His hand closed over hers, large enough to envelope her fingers in a warm, firm grip—firm, but still gentle. “Your motives and hers are more alike than they are different,” Lan said. “But I meant that you should have more care for yourself. Nynaeve.” The low rumble of his voice made her name sound like a caress, and just that quickly she was blushing again, her anger evaporating. She opened her mouth, then closed it. The silence drew out, and under her hand— and when had her whole hand pressed itself against his chest! —she felt him take a rough breath. When he spoke again his voice was level and even, but his eyes were intent on hers. “You do not know what would have happened to you in the hands of the Whitecloaks. You cannot imagine—and the Creator forbid you should ever learn—what these creatures do to women, especially to women with the ability to touch the One Power.”

“I don’t—“

“They would drag it out of you,” he said flatly, then shook his head. “And there are worse than Whitecloaks in the world. You throw yourself into danger too readily. Don’t risk yourself so easily, when there are greater battles to be fought. Battles equal to your courage.” His palm cradled her cheek again, and Nynaeve felt a strangled sound catch at the back of her throat as her skin tingled. 

He dropped his hand, and the cold air hitting the place where his touch had been felt like a slap. Nynaeve’s heart thudded in her ears as if all the blood in her body were rushing to her face. 

“You should sleep,” he said. “We will ride hard again tomorrow.” 

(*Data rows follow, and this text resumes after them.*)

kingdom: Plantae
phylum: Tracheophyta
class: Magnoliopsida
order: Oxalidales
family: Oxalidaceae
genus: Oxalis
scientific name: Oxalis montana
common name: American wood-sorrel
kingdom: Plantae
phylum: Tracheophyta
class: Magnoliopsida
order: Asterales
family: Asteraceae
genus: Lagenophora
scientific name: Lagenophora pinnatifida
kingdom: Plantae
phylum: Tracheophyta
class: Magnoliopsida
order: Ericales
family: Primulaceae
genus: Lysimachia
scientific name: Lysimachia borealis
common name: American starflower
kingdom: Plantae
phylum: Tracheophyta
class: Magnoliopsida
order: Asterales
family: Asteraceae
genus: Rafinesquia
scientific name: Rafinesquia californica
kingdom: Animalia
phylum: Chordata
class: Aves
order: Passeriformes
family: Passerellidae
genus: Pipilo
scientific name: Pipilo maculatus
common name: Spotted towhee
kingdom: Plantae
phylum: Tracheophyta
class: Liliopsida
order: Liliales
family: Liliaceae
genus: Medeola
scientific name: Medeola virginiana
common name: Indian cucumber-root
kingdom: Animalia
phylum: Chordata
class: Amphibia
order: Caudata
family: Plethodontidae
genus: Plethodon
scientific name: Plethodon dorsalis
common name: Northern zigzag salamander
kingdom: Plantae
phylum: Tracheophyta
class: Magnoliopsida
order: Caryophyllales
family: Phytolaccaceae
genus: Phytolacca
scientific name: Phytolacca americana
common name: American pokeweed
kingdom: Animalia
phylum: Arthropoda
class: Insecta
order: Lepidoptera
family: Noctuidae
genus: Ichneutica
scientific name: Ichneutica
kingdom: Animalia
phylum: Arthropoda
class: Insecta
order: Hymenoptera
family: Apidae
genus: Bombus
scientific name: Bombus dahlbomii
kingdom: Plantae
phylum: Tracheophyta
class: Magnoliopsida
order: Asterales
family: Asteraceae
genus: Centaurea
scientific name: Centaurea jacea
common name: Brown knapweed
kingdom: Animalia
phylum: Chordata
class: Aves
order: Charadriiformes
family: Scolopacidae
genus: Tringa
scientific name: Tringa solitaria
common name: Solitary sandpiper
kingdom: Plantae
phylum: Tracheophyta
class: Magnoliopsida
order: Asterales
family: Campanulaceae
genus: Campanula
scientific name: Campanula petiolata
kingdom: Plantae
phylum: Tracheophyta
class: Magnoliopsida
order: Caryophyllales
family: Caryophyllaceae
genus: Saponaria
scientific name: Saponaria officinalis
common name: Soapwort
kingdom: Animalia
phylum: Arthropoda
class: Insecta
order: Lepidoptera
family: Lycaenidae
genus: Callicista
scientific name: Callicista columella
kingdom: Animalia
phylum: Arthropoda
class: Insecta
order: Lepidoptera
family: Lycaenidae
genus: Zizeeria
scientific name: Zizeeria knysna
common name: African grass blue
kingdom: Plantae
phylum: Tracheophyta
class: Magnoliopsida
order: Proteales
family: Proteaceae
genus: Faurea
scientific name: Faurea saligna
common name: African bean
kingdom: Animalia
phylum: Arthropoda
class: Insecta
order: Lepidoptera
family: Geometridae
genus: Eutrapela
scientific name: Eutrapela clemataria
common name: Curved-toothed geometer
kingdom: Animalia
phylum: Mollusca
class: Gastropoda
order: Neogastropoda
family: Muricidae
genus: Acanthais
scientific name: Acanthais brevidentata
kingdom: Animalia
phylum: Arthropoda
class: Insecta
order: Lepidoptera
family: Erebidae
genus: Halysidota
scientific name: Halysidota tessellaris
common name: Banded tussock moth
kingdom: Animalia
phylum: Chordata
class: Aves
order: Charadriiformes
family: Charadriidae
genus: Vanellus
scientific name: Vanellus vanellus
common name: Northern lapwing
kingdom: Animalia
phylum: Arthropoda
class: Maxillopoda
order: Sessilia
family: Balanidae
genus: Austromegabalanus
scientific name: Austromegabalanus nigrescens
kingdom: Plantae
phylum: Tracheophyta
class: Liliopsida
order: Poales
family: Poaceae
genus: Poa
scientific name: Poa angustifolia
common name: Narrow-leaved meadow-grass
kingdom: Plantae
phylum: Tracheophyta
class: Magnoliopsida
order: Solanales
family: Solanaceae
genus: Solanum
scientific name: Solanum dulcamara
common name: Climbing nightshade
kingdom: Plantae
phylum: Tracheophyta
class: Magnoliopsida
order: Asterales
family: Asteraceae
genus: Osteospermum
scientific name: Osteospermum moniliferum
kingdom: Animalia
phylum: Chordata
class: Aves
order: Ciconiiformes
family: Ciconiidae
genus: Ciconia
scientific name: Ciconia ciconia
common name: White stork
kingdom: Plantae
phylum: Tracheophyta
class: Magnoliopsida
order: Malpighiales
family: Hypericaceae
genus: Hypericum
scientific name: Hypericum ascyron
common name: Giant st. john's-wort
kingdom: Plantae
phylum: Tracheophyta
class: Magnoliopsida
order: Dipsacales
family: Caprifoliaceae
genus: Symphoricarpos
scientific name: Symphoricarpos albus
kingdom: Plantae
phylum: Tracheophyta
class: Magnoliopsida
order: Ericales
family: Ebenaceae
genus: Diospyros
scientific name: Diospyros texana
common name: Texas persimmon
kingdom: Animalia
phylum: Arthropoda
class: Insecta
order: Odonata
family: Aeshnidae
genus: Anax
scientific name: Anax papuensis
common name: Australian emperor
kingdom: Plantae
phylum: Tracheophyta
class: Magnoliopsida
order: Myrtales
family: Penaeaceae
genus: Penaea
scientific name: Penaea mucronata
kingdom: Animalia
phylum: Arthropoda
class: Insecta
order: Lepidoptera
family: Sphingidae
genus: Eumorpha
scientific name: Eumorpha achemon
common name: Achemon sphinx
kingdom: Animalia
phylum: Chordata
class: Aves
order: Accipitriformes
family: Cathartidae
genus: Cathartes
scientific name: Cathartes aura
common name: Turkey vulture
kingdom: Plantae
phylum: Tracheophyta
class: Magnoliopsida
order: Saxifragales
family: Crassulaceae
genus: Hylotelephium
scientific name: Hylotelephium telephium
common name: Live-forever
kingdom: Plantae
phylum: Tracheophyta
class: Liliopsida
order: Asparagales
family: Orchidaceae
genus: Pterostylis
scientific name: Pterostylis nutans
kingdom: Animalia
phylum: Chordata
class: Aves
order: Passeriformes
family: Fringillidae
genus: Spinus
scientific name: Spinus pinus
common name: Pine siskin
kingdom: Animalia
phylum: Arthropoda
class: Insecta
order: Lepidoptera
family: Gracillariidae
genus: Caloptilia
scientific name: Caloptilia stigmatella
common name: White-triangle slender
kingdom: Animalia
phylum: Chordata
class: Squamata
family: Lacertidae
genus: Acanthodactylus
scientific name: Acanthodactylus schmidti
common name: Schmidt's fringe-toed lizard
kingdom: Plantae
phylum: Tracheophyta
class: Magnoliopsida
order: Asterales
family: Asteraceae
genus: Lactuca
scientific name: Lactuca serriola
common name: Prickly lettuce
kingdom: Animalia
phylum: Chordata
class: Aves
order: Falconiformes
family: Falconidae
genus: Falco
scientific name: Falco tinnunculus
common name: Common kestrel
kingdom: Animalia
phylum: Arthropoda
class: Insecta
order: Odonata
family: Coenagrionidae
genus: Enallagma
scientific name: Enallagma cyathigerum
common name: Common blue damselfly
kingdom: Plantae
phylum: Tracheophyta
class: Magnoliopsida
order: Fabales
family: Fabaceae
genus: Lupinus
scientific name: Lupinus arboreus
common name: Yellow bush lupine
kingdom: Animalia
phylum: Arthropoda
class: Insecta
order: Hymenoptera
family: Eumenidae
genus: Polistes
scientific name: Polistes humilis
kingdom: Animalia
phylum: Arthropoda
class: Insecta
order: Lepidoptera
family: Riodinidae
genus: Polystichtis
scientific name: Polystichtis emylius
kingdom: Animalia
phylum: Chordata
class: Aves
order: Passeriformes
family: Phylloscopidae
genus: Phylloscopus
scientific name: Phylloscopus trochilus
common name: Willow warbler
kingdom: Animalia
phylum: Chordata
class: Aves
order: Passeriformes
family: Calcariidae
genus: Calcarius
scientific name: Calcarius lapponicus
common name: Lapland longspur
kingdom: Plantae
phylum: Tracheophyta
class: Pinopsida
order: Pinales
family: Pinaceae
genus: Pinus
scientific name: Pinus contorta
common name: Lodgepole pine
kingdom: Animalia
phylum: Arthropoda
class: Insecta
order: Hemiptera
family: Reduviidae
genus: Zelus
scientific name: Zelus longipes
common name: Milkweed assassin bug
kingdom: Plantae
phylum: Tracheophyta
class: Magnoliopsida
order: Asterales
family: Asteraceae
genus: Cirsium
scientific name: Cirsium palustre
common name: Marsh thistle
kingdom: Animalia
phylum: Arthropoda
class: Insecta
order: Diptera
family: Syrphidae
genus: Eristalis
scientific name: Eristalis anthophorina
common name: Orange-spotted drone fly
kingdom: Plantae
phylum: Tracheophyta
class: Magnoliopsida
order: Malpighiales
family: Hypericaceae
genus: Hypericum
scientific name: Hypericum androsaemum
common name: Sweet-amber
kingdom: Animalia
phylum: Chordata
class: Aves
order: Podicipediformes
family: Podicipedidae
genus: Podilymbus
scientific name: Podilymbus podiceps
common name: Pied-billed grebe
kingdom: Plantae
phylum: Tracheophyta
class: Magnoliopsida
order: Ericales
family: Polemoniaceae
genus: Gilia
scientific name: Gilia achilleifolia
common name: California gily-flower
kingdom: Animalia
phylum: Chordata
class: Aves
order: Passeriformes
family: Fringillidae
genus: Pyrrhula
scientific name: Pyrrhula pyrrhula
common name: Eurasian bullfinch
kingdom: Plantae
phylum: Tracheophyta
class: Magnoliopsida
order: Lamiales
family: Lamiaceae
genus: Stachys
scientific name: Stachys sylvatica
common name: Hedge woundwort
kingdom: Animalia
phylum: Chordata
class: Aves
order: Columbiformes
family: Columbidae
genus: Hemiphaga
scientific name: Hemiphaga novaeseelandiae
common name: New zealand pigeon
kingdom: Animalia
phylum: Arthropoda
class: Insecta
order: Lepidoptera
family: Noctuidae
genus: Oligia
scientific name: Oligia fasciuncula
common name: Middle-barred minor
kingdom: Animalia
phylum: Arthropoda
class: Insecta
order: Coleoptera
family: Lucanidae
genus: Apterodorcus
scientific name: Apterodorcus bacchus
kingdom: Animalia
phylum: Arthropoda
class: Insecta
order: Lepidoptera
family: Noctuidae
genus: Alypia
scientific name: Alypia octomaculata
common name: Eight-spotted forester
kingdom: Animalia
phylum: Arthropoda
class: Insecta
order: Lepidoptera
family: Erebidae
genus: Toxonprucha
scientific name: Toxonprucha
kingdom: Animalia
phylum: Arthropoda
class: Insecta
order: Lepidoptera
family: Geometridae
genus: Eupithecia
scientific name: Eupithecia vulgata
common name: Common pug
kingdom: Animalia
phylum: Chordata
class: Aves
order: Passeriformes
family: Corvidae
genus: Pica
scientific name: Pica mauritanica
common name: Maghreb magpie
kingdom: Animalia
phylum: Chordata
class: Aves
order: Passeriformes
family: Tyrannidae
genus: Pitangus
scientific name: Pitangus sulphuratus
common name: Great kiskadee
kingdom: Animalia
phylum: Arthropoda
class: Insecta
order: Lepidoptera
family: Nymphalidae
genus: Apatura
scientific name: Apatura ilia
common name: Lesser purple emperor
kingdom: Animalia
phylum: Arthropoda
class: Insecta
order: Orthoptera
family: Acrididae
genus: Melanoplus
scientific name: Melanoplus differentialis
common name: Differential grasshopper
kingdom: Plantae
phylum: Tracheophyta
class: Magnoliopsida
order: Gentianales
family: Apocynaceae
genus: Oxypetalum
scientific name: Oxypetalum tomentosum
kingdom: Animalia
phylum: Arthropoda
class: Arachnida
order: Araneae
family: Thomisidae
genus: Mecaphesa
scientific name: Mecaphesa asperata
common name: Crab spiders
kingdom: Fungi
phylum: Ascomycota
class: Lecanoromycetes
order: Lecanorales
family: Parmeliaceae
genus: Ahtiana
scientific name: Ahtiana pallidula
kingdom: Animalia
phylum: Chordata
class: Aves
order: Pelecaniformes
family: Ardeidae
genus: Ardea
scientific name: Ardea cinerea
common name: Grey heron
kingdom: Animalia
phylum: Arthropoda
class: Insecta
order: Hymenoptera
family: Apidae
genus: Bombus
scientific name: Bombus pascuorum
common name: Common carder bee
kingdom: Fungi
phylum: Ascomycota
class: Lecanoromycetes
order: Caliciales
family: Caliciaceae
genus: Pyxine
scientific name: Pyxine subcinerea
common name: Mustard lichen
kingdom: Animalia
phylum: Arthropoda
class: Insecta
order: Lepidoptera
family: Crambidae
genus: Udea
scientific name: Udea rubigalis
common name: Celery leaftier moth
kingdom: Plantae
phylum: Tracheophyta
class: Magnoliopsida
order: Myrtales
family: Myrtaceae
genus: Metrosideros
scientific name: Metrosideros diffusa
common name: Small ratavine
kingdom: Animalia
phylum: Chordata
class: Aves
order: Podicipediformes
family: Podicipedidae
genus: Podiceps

Nynaeve gaped at him, then hastily shut her mouth and looked away. “I should check on Egwene,” she muttered, stumbling to her feet, clutching the half forgotten water skin. The warder was already standing, nearly vanishing in the darkness as he always seemed to do. Not that she was looking at him. Not that she felt somehow too hot despite the chill, as if her skin were the wrong size, as if her knees were weaker than a new lamb’s. How dare he, she thought, although she didn’t bother to specify what, not even to herself. How dare he be so tall, how dare he have such blue eyes, how dare he make her stomach flutter as if she'd swallowed a dozen moths, how dare he be tied hand and foot and soul to someone else while he looked at her like that –!

She was relieved to see Egwene sleeping, both for the girl’s sake and because she could still feel her cheeks burning. Nynaeve sat on her blankets as gracefully as she could—which was not very, because her knees seemed to fold up under her—and tried to ignore the rush of blood humming in her ears. She deliberately did not look around for Lan, did not wonder if he had followed her back to the camp or if he was moving soundlessly through the dark, circling, as he often did, keeping the rest of them safe. 

Then she was suddenly aware of his looming presence behind her, of the smell of pipe smoke and leather as he stooped. For a moment the edges of his cloak fell around her, enveloping her in his scent like an embrace. 

The little jar of salve, that she’d left forgotten by the stream, dropped softly into her lap. A hand brushed her shoulder, resting for the briefest of moments beside the rope of her braid. 

“Sleep well, Nynaeve,” he murmured above her, his breath a whisper of warmth against her nape, and then he was gone again. 

With clumsy fingers she put the ointment away in her kit. She rolled herself in her blanket, and when sleep did finally come her dreams were laced with fragrant smoke and rich leather.